INTERPRETATION 1
If U=W-(54.5/6) then W=U+(54.5/6).
Assuming a one-for-one transformation, the mean for W is found by adding all the W data together then dividing by 79.
That is, Wbar=(w1+w2+w3+...+w79)/79.
But w1=u1+54.5/6, w2=u2+54.5/6, etc.
So Wbar=(u1+u2+...+u79)/79+(79×54.5/6)/79=Ubar+54.5/6=6.8+54.5/6=15.8833 approx.
The variance is unaffected by the transformation since variance is simply the spread of the data which doesn’t change.
Wbar=Ubar=1.8.
(But see note at bottom of page)
INTERPRETATION 2
If U=(W-54.5)/6 then W=6U+54.5. This changes the mean to 6×6.8+54.5=95.3.
The variance is also affected: Wbar=6Ubar=10.8 because the spread of the data is amplified by a factor of 6.

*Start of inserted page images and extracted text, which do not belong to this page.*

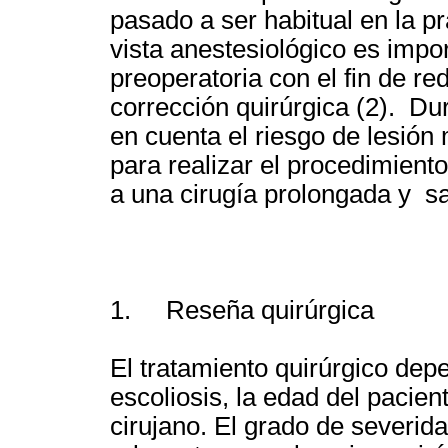
pasado a ser habitual en la pr
vista anestesiológico es impo
preoperatoria con el fin de re
corrección quirúrgica (2). Dur
en cuenta el riesgo de lesión
para realizar el procedimient
a una cirugía prolongada y s
1. Reseña quirúrgica
El tratamiento quirúrgico depe
escoliosis, la edad del pacien
cirujano. El grado de severid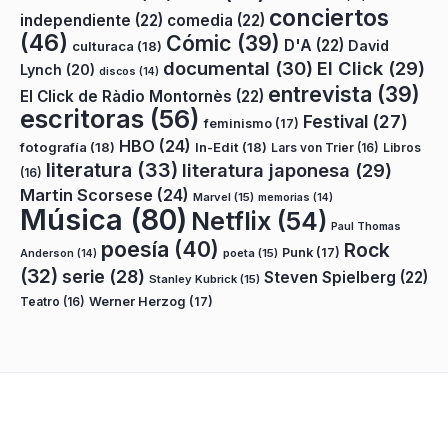
conciertos
independiente
(22)
comedia
(22)
(46)
Cómic
(39)
D'A
(22)
David
culturaca
(18)
documental
(30)
El Click
(29)
Lynch
(20)
discos
(14)
entrevista
(39)
El Click de Ràdio Montornès
(22)
escritoras
(56)
Festival
(27)
feminismo
(17)
HBO
(24)
fotografía
(18)
In-Edit
(18)
Lars von Trier
(16)
Libros
literatura
(33)
literatura japonesa
(29)
(16)
Martin Scorsese
(24)
Marvel
(15)
memorias
(14)
Música
(80)
Netflix
(54)
Paul Thomas
poesía
(40)
Rock
Punk
(17)
poeta
(15)
Anderson
(14)
(32)
serie
(28)
Steven Spielberg
(22)
Stanley Kubrick
(15)
Teatro
(16)
Werner Herzog
(17)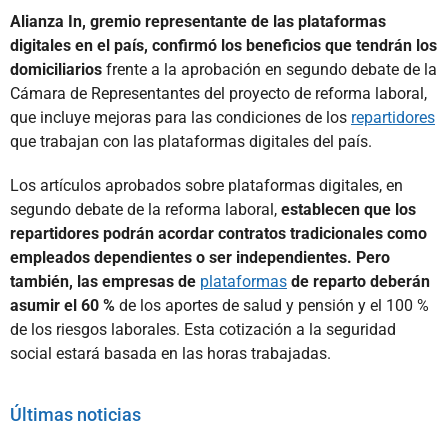
Alianza In, gremio representante de las plataformas
digitales en el país, confirmó los beneficios que tendrán los
domiciliarios
frente a la aprobación en segundo debate de la
Cámara de Representantes del proyecto de reforma laboral,
que incluye mejoras para las condiciones de los
repartidores
que trabajan con las plataformas digitales del país.
Los artículos aprobados sobre plataformas digitales, en
segundo debate de la reforma laboral,
establecen que los
repartidores podrán acordar contratos tradicionales como
empleados dependientes o ser independientes. Pero
también, las empresas de
plataformas
de reparto deberán
asumir el 60 %
de los aportes de salud y pensión y el 100 %
de los riesgos laborales. Esta cotización a la seguridad
social estará basada en las horas trabajadas.
Últimas noticias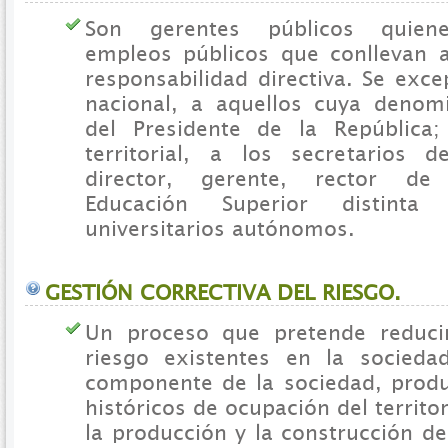
Son gerentes públicos quien
empleos públicos que conllevan al
responsabilidad directiva. Se exc
nacional, a aquellos cuya denom
del Presidente de la República
territorial, a los secretarios 
director, gerente, rector de 
Educación Superior distint
universitarios autónomos.
GESTIÓN CORRECTIVA DEL RIESGO.
Un proceso que pretende reducir
riesgo existentes en la socied
componente de la sociedad, prod
históricos de ocupación del territo
la producción y la construcción de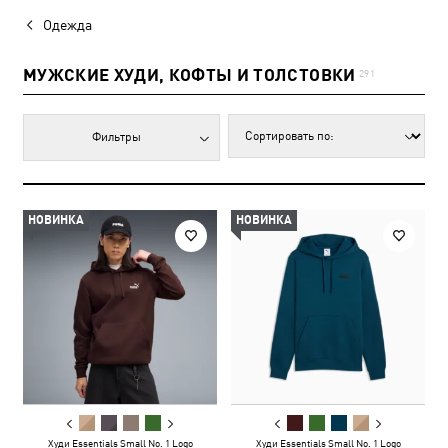
Одежда
МУЖСКИЕ ХУДИ, КОФТЫ И ТОЛСТОВКИ
291
Фильтры
НОВИНКА
НОВИНКА
Худи Essentials Small No. 1 Logo
Худи Essentials Small No. 1 Logo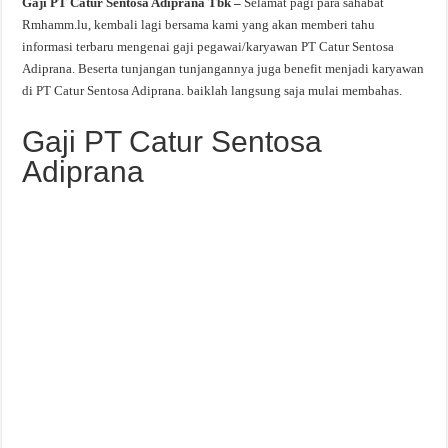
Gaji PT Catur Sentosa Adiprana Tbk –
Selamat pagi para sahabat
Rmhamm.lu, kembali lagi bersama kami yang akan memberi tahu
informasi terbaru mengenai gaji pegawai/karyawan PT Catur Sentosa
Adiprana. Beserta tunjangan tunjangannya juga benefit menjadi karyawan
di PT Catur Sentosa Adiprana. baiklah langsung saja mulai membahas.
Gaji PT Catur Sentosa
Adiprana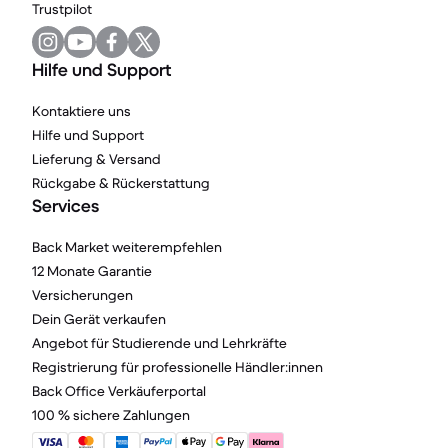
Trustpilot
Hilfe und Support
Kontaktiere uns
Hilfe und Support
Lieferung & Versand
Rückgabe & Rückerstattung
Services
Back Market weiterempfehlen
12 Monate Garantie
Versicherungen
Dein Gerät verkaufen
Angebot für Studierende und Lehrkräfte
Registrierung für professionelle Händler:innen
Back Office Verkäuferportal
100 % sichere Zahlungen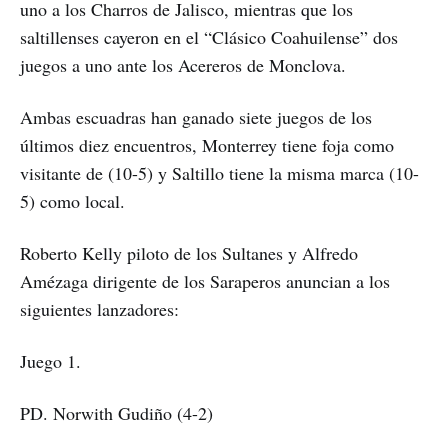
uno a los Charros de Jalisco, mientras que los
saltillenses cayeron en el “Clásico Coahuilense” dos
juegos a uno ante los Acereros de Monclova.
Ambas escuadras han ganado siete juegos de los
últimos diez encuentros, Monterrey tiene foja como
visitante de (10-5) y Saltillo tiene la misma marca (10-
5) como local.
Roberto Kelly piloto de los Sultanes y Alfredo
Amézaga dirigente de los Saraperos anuncian a los
siguientes lanzadores:
Juego 1.
PD. Norwith Gudiño (4-2)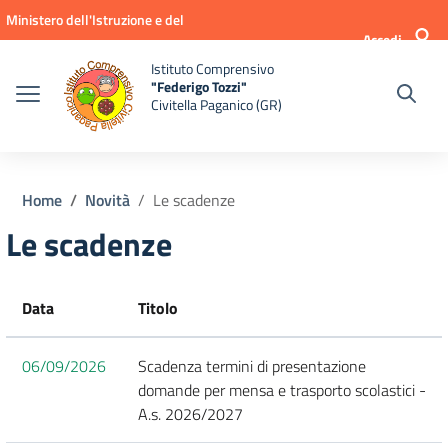
Vai ai contenuti
Vai al menu di navigazione
Vai al footer
Ministero dell'Istruzione e del
Accedi
Merito
Istituto Comprensivo
"Federigo Tozzi"
Civitella Paganico (GR)
Home
Novità
Le scadenze
Le scadenze
Data
Titolo
06/09/2026
Scadenza termini di presentazione
domande per mensa e trasporto scolastici -
A.s. 2026/2027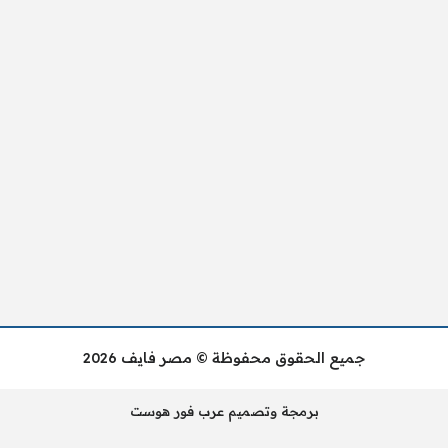
جميع الحقوق محفوظة © مصر فايف 2026
برمجة وتصميم عرب فور هوست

Note that the sizes of the datasets are not relevant, but it has been assumed that W and U are the same size and that the means and variances were calculated using the same data sizes. If the stats for U are population stats, and 79 is the sample size (population>79) then the variance for the sample may need taking into account so that the variance of U becomes 1.8/79 instead of 1.8. This changes the estimation of the variance of W to 1.8/79=0.0228 (interpretation 1) and 0.1367 (interpretation 2).